EXERCISE BRIEF: Omit the images and reproduce the rest of the entries exactly.

RECORD SET:
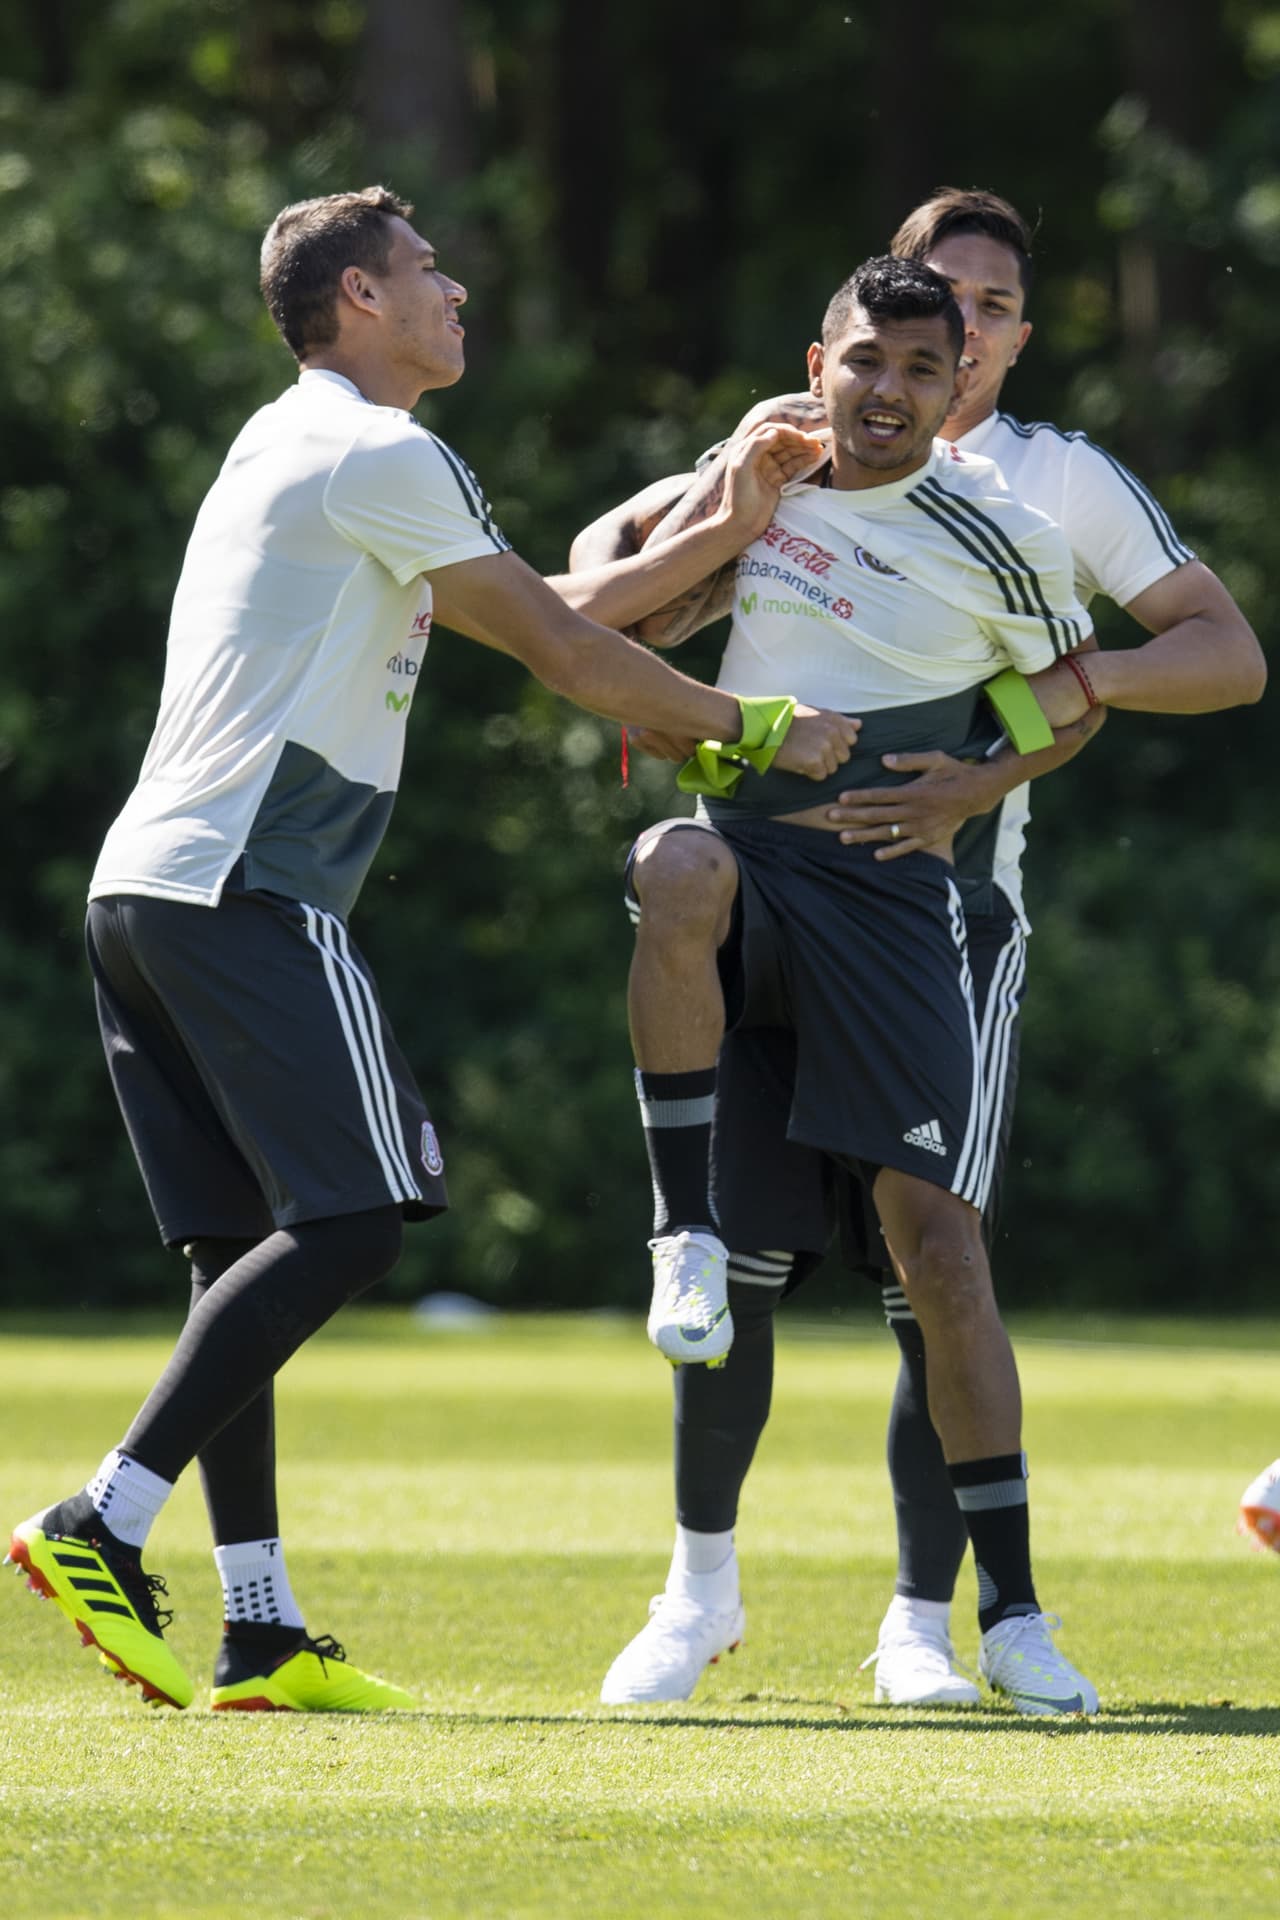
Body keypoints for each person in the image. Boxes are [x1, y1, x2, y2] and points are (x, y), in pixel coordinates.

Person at [5, 185, 858, 1714]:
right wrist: (753, 727)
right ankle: (101, 1519)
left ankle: (259, 1625)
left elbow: (558, 612)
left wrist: (727, 521)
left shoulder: (302, 441)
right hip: (249, 893)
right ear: (355, 302)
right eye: (427, 271)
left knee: (236, 1254)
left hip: (143, 892)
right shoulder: (379, 448)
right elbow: (567, 654)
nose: (456, 291)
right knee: (358, 1214)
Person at [574, 191, 1264, 1712]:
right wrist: (728, 517)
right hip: (758, 868)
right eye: (877, 345)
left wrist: (975, 778)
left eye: (968, 322)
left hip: (930, 912)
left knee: (934, 1262)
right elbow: (582, 601)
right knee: (680, 896)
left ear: (985, 352)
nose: (899, 378)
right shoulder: (774, 451)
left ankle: (967, 1620)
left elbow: (1097, 681)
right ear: (823, 356)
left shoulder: (1043, 501)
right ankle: (694, 1583)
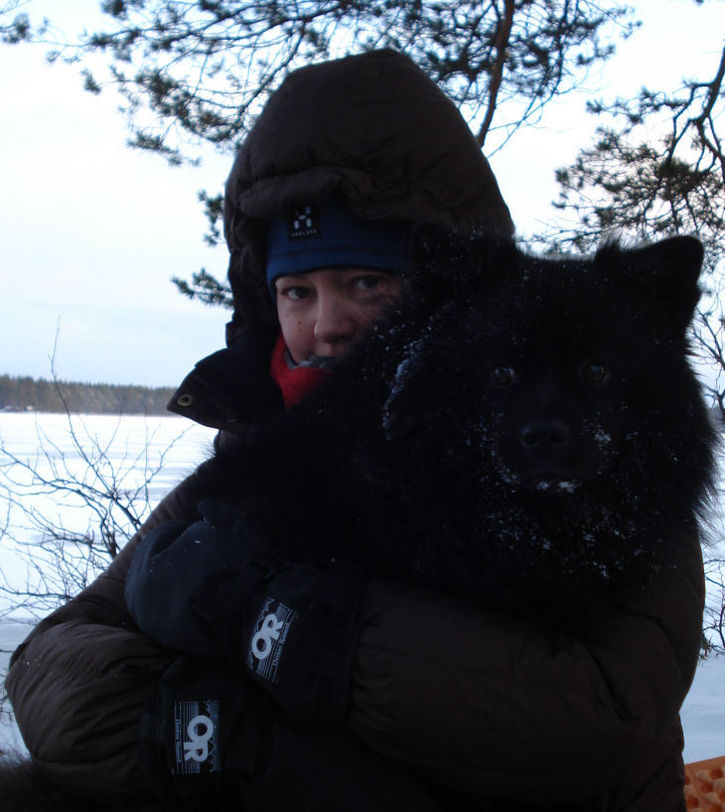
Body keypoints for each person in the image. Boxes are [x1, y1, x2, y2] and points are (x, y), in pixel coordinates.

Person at [4, 49, 703, 811]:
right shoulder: (260, 452)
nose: (327, 324)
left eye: (366, 283)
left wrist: (273, 624)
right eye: (296, 291)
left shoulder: (608, 476)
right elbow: (52, 663)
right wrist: (220, 741)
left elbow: (598, 717)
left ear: (445, 300)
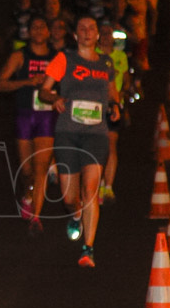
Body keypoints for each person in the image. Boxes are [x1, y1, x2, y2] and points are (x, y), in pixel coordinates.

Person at [37, 17, 122, 268]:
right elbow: (44, 89)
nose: (87, 33)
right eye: (82, 29)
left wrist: (115, 105)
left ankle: (88, 247)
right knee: (68, 196)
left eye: (92, 29)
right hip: (68, 133)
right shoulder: (65, 59)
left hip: (96, 134)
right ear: (75, 35)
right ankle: (75, 215)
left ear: (98, 35)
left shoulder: (106, 62)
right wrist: (53, 99)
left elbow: (111, 89)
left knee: (91, 189)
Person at [0, 15, 56, 235]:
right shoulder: (20, 56)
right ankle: (27, 193)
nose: (39, 30)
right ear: (29, 33)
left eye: (43, 27)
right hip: (24, 116)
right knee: (28, 171)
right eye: (35, 27)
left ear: (49, 32)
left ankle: (37, 217)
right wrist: (27, 82)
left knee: (41, 168)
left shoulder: (57, 58)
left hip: (47, 117)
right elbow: (0, 84)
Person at [98, 21, 131, 203]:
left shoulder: (120, 56)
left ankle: (108, 186)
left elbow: (126, 81)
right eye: (101, 32)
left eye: (108, 33)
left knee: (111, 144)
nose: (105, 36)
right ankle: (97, 182)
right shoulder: (92, 56)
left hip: (113, 106)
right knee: (97, 145)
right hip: (94, 105)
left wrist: (122, 103)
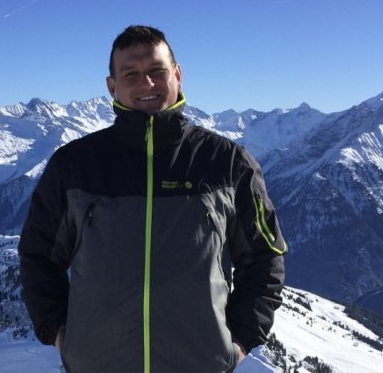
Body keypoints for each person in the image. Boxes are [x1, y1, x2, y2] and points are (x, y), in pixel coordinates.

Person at [18, 25, 286, 373]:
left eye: (157, 71)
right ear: (112, 86)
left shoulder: (227, 163)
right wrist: (61, 335)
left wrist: (237, 343)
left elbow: (265, 256)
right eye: (131, 74)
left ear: (177, 75)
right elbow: (38, 255)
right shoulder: (74, 166)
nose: (146, 84)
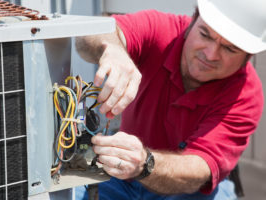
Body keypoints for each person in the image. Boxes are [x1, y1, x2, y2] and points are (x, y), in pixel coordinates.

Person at [75, 0, 266, 199]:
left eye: (230, 49)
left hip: (183, 190)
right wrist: (112, 49)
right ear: (193, 20)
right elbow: (93, 33)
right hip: (120, 179)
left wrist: (143, 164)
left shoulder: (245, 95)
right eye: (204, 34)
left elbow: (199, 170)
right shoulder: (161, 30)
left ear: (248, 56)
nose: (210, 54)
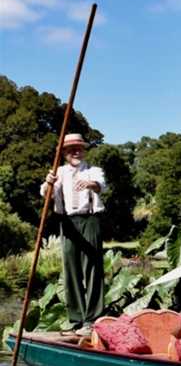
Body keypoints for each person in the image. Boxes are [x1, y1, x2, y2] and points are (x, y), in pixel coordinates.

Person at [40, 133, 106, 337]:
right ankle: (76, 318)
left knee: (93, 268)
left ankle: (92, 318)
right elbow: (46, 192)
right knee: (71, 269)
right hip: (67, 222)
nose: (76, 152)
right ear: (65, 153)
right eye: (71, 149)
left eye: (79, 148)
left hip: (90, 219)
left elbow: (100, 185)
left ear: (84, 151)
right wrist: (48, 182)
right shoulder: (58, 172)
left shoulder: (93, 170)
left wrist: (90, 184)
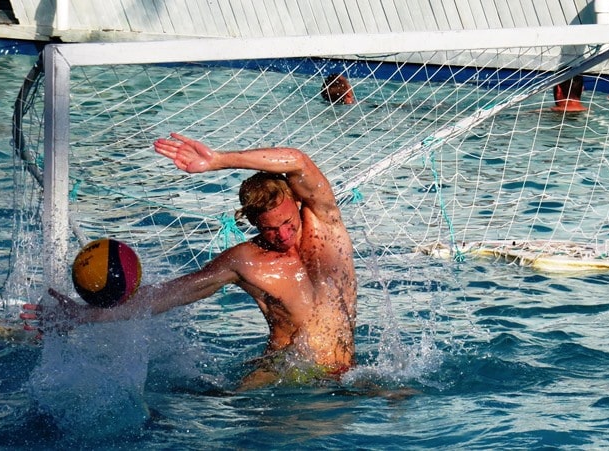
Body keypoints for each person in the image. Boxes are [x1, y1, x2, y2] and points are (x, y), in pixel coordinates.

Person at [22, 133, 358, 389]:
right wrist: (83, 316)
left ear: (296, 202)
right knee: (229, 402)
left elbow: (297, 160)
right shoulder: (245, 262)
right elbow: (169, 295)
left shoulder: (325, 222)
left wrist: (219, 160)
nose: (283, 235)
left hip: (346, 373)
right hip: (282, 378)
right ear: (253, 223)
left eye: (287, 223)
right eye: (270, 229)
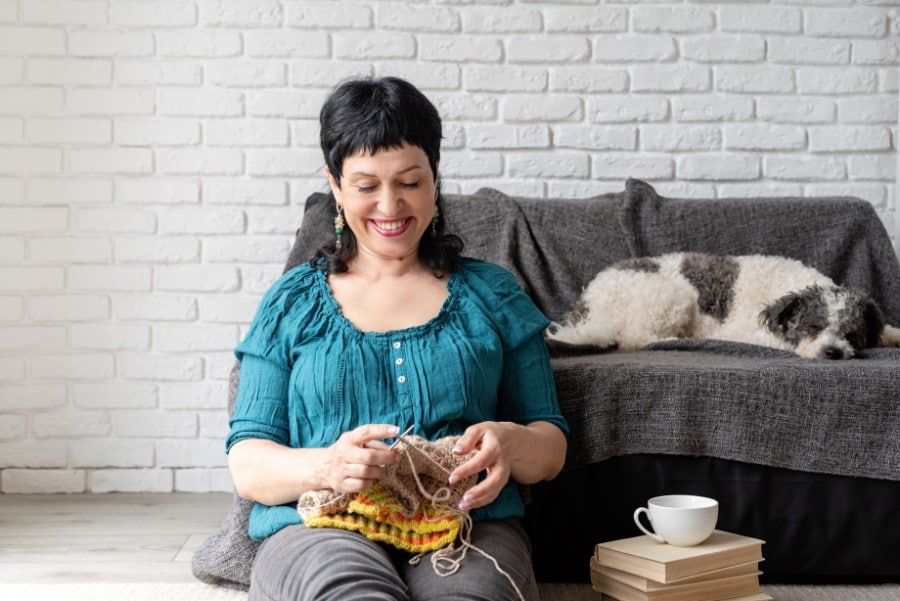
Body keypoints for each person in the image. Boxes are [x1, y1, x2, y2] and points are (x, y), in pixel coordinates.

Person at [226, 76, 569, 601]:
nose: (390, 206)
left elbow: (550, 445)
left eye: (409, 181)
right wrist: (326, 465)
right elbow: (248, 459)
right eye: (366, 185)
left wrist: (510, 442)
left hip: (468, 528)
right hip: (322, 528)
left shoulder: (491, 293)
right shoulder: (291, 301)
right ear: (335, 186)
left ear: (434, 179)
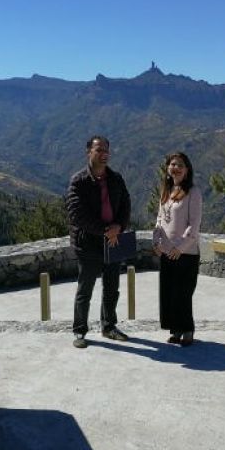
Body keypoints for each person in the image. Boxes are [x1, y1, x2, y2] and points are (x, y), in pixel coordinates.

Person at [66, 135, 131, 349]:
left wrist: (118, 228)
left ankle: (109, 326)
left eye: (106, 150)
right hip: (88, 244)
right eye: (98, 150)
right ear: (89, 152)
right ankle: (79, 331)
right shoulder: (79, 181)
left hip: (113, 241)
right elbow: (76, 215)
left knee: (112, 287)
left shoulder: (116, 178)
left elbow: (125, 205)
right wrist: (106, 230)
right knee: (85, 289)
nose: (103, 153)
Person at [152, 152, 202, 346]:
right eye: (173, 164)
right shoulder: (167, 190)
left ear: (187, 169)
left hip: (186, 253)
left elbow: (194, 225)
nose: (176, 168)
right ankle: (176, 330)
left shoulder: (193, 192)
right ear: (168, 168)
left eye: (180, 165)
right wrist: (156, 243)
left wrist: (180, 247)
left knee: (183, 294)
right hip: (166, 252)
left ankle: (187, 330)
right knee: (170, 294)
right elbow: (159, 220)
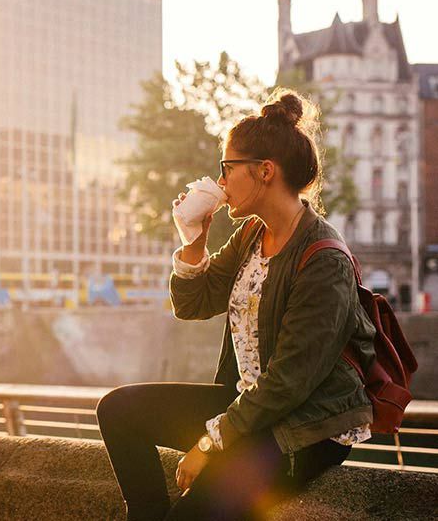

RESPONSE TO THIS EXERCISE:
Body keypoints for each person in the image. Boxes are [x1, y1, x2, y2] and points are (x, y), in pixel coordinates.

Person at [5, 185, 858, 1714]:
right wrist: (753, 727)
right ankle: (101, 1519)
left ankle: (259, 1625)
left elbow: (558, 612)
left wrist: (727, 521)
left shoulder: (302, 441)
right hip: (249, 893)
right ear: (355, 302)
right eye: (427, 271)
left knee: (236, 1254)
left hip: (143, 892)
right shoulder: (379, 448)
right elbow: (567, 654)
nose: (456, 291)
right knee: (358, 1214)
Person at [574, 191, 1264, 1712]:
right wrist: (728, 517)
right hip: (758, 868)
right eye: (877, 345)
left wrist: (975, 778)
left eye: (968, 322)
left hip: (930, 912)
left knee: (934, 1262)
right elbow: (582, 601)
right knee: (680, 896)
left ear: (985, 352)
nose: (899, 378)
right shoulder: (774, 451)
left ankle: (967, 1620)
left elbow: (1097, 681)
right ear: (823, 356)
left shoulder: (1043, 501)
right ankle: (694, 1583)
Body keypoints for each person in the image. Boxes are [x1, y1, x2, y2] and points are (x, y), in pixel coordinates.

Person at [4, 49, 703, 811]:
right shoulder: (260, 452)
nose: (327, 324)
left eye: (366, 283)
left wrist: (273, 624)
right eye: (296, 291)
left shoulder: (608, 476)
right elbow: (52, 663)
right wrist: (220, 741)
left elbow: (598, 717)
left ear: (445, 300)
Body keypoints for each person in the image. Boxes are [x1, y1, x2, y2] and points are (x, y), in pixel coordinates.

Person at [37, 17, 122, 268]:
right elbow: (44, 89)
nose: (87, 33)
right eye: (82, 29)
left wrist: (115, 105)
left ankle: (88, 247)
right knee: (68, 196)
left eye: (92, 29)
right hip: (68, 133)
right shoulder: (65, 59)
left hip: (96, 134)
right ear: (75, 35)
right ankle: (75, 215)
left ear: (98, 35)
left shoulder: (106, 62)
right wrist: (53, 99)
left elbow: (111, 89)
left knee: (91, 189)
Person at [0, 15, 56, 235]:
right shoulder: (20, 56)
right ankle: (27, 193)
nose: (39, 30)
right ear: (29, 33)
left eye: (43, 27)
right hip: (24, 116)
right knee: (28, 171)
right eye: (35, 27)
left ear: (49, 32)
left ankle: (37, 217)
right wrist: (27, 82)
left knee: (41, 168)
left shoulder: (57, 58)
left hip: (47, 117)
right elbow: (0, 84)
Person at [98, 21, 131, 203]:
left shoulder: (120, 56)
left ankle: (108, 186)
left elbow: (126, 81)
right eye: (101, 32)
left eye: (108, 33)
left knee: (111, 144)
nose: (105, 36)
right ankle: (97, 182)
right shoulder: (92, 56)
left hip: (113, 106)
right knee: (97, 145)
right hip: (94, 105)
left wrist: (122, 103)
Body keypoints for each person in the image. Boxes are [x1, y1, x2, y2] and points are (x, y), in pixel coordinates.

Person at [18, 25, 286, 373]:
left eye: (157, 71)
right ear: (112, 86)
left shoulder: (227, 163)
right wrist: (61, 335)
left wrist: (237, 343)
left elbow: (265, 256)
right eye: (131, 74)
left ear: (177, 75)
right elbow: (38, 255)
right shoulder: (74, 166)
nose: (146, 84)
Body keypoints for each person in the image. Boxes are [x1, y1, x2, y2] and points are (x, y), in pixel coordinates.

Person at [75, 0, 266, 199]:
left eye: (230, 49)
left hip: (183, 190)
right wrist: (112, 49)
right ear: (193, 20)
right elbow: (93, 33)
right hip: (120, 179)
left wrist: (143, 164)
left shoulder: (245, 95)
right eye: (204, 34)
left elbow: (199, 170)
right shoulder: (161, 30)
left ear: (248, 56)
nose: (210, 54)
Body keypoints for each person in the image. Boxes are [x1, y1, x2, y2] and points are (x, y), in pixel coordinates.

Person at [40, 133, 106, 337]:
right ankle: (76, 318)
left knee: (93, 268)
left ankle: (92, 318)
right elbow: (46, 192)
right knee: (71, 269)
right hip: (67, 222)
nose: (76, 152)
right ear: (65, 153)
right eye: (71, 149)
left eye: (79, 148)
left hip: (90, 219)
left elbow: (100, 185)
left ear: (84, 151)
right wrist: (48, 182)
right shoulder: (58, 172)
left shoulder: (93, 170)
left wrist: (90, 184)
Body keypoints for each person in the image. Boxes are [x1, y1, x2, y2] and points are (x, y), in pixel coordinates.

Person at [22, 133, 358, 389]:
right wrist: (83, 316)
left ear: (296, 202)
right knee: (229, 402)
left elbow: (297, 160)
right shoulder: (245, 262)
right elbow: (169, 295)
left shoulder: (325, 222)
left wrist: (219, 160)
nose: (283, 235)
left hip: (346, 373)
right hip: (282, 378)
right ear: (253, 223)
left eye: (287, 223)
right eye: (270, 229)
Body keypoints for each person in the image. Boxes are [x1, y1, x2, y2] and points are (x, y), in pixel coordinates.

Person at [226, 76, 569, 601]:
nose: (390, 206)
left elbow: (550, 445)
left eye: (409, 181)
right wrist: (326, 465)
right elbow: (248, 459)
right eye: (366, 185)
left wrist: (510, 442)
left hip: (468, 528)
right hip: (322, 528)
left shoulder: (491, 293)
right shoulder: (291, 301)
right ear: (335, 186)
left ear: (434, 179)
Body keypoints for each person in the image. Boxes are [x1, y1, x2, y2] and points are (x, y), in pixel coordinates.

Person at [66, 135, 131, 349]:
left wrist: (118, 228)
left ankle: (109, 326)
left eye: (106, 150)
right hip: (88, 244)
right eye: (98, 150)
right ear: (89, 152)
right ankle: (79, 331)
right shoulder: (79, 181)
left hip: (113, 241)
right elbow: (76, 215)
left knee: (112, 287)
left shoulder: (116, 178)
left elbow: (125, 205)
right wrist: (106, 230)
right knee: (85, 289)
nose: (103, 153)
Person at [152, 152, 202, 346]:
right eye: (173, 164)
right shoulder: (167, 190)
left ear: (187, 169)
left hip: (186, 253)
left elbow: (194, 225)
nose: (176, 168)
right ankle: (176, 330)
left shoulder: (193, 192)
right ear: (168, 168)
left eye: (180, 165)
right wrist: (156, 243)
left wrist: (180, 247)
left knee: (183, 294)
right hip: (166, 252)
left ankle: (187, 330)
right knee: (170, 294)
right elbow: (159, 220)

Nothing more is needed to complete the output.